Now walk over to your dog with a handful of the high - valued treats in your hand . Show him your treats; say your cue word quietly at first, turn , and then take three – five steps away from him, but watch over your shoulder so you can see his movement. The instant he starts to move toward you, say, “Good dog,” and drop 3 – 4 treats right in front of your feet.
While he is eating those treats, quickly turn and step in another direction. Say your cue word a little louder this time while he is eating the first treats and say, “Good dog,” just as he moves toward you. Do this 5 - 10 times, but on the final trial , drop the treats on the floor, and say, “All done.”
Take a little break then come back and do a few more of the same exercise , but don’t show your dog the treats this time, just say your cue word and move away. Do this in different areas of the house so your dog learns that you might make this game happen anywhere. Each time you work with your dog, vary the number of times and steps you take from your dog so there is no pattern to any of this
It is very important that you don’t become predictable. You wouldn’t want to teach your dog that ,only after you go into the kitchen and get the treats are you are going to play this game or, that you always take four steps from him . You want to surprise him with this, very much as in real life.

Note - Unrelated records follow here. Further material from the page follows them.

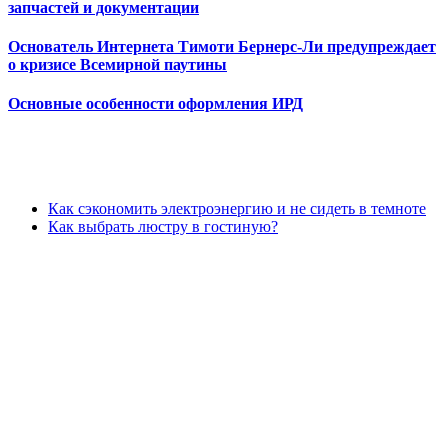
запчастей и документации
Основатель Интернета Тимоти Бернерс-Ли предупреждает
о кризисе Всемирной паутины
Основные особенности оформления ИРД
Как сэкономить электроэнергию и не сидеть в темноте
Как выбрать люстру в гостиную?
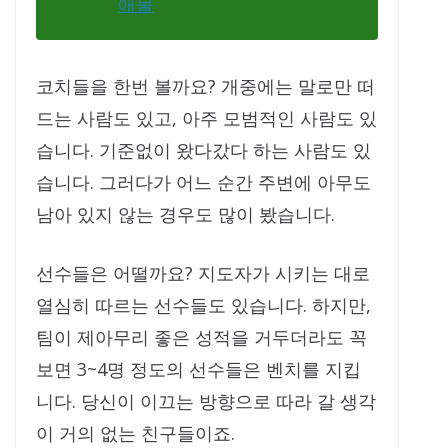
애물
코치들을 한번 볼까요? 개중에는 말로만 떠
드는 사람도 있고, 아주 모범적인 사람도 있
습니다. 기준없이 왔다갔다 하는 사람도 있
습니다. 그러다가 어느 순간 주변에 아무도
남아 있지 않는 경우도 많이 봤습니다.
선수들은 어떨까요? 지도자가 시키는 대로
열심히 따르는 선수들도 있습니다. 하지만,
팀이 제아무리 좋은 성적을 거두더라도 꼭
보면 3~4명 정도의 선수들은 벤치를 지킵
니다. 당신이 이끄는 방향으로 따라 갈 생각
이 거의 없는 친구들이죠.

You might have to use this emergency recall to get him away from a diversion, so practice when he is slightly distracted early on, then build using your emergency recall during greater distractions.
You can avoid the predictability by keeping food rewards where you can quickly grab them. Canned cheese works well for this, or other nonperishable foods such as jerky.
As your dog becomes familiar with this first part, start to raise the volume of your voice, (such as what you might do if you were in a panic), so if you do need to use your emergency recall during a crisis, your dog will not be frightened if you happen to yell your recall word. Raise the volume of your voice slowly - a little louder with each practice.
Adding more movement to the game: After you have spent a week or two doing these first steps, 5 - 10 times each day , you can start adding more movement to the exercise. Say your cue, then run or move quickly 10 - 15 steps away from your dog so he has to catch up with you to get his reward and his, “Good dog ”.
Most dogs love to chase after us, especially when there is a Powerful reward for doing so. Chasing you will make it that much more rewarding for your dog. It is important to do many repetitions at this level and once you see that your dog is following you all over; you can add more distance and start to play some hide – n - seek games with him. When your dog is not looking, hide (but not too hard at first) say your emergency cue, and when your dog finds you, have a party with lots of praise, treats, tug , or what ever else you think might make a strong impact on your dog.
Spend two – three weeks on this part, and then you can start to practice with a long - line leash that allows your dog to go out the front door for a little distance, but is still secured by the long leash. You will practice calling your dog back in to the house. The rewards for this should be the most valuable of all.
After a few weeks of this training, you should have a dog that responds very fast to your recall cue. If you find you are still having trouble, you should contact a positive reinforcement trainer that can come to your home and help you with fine - tuning the process.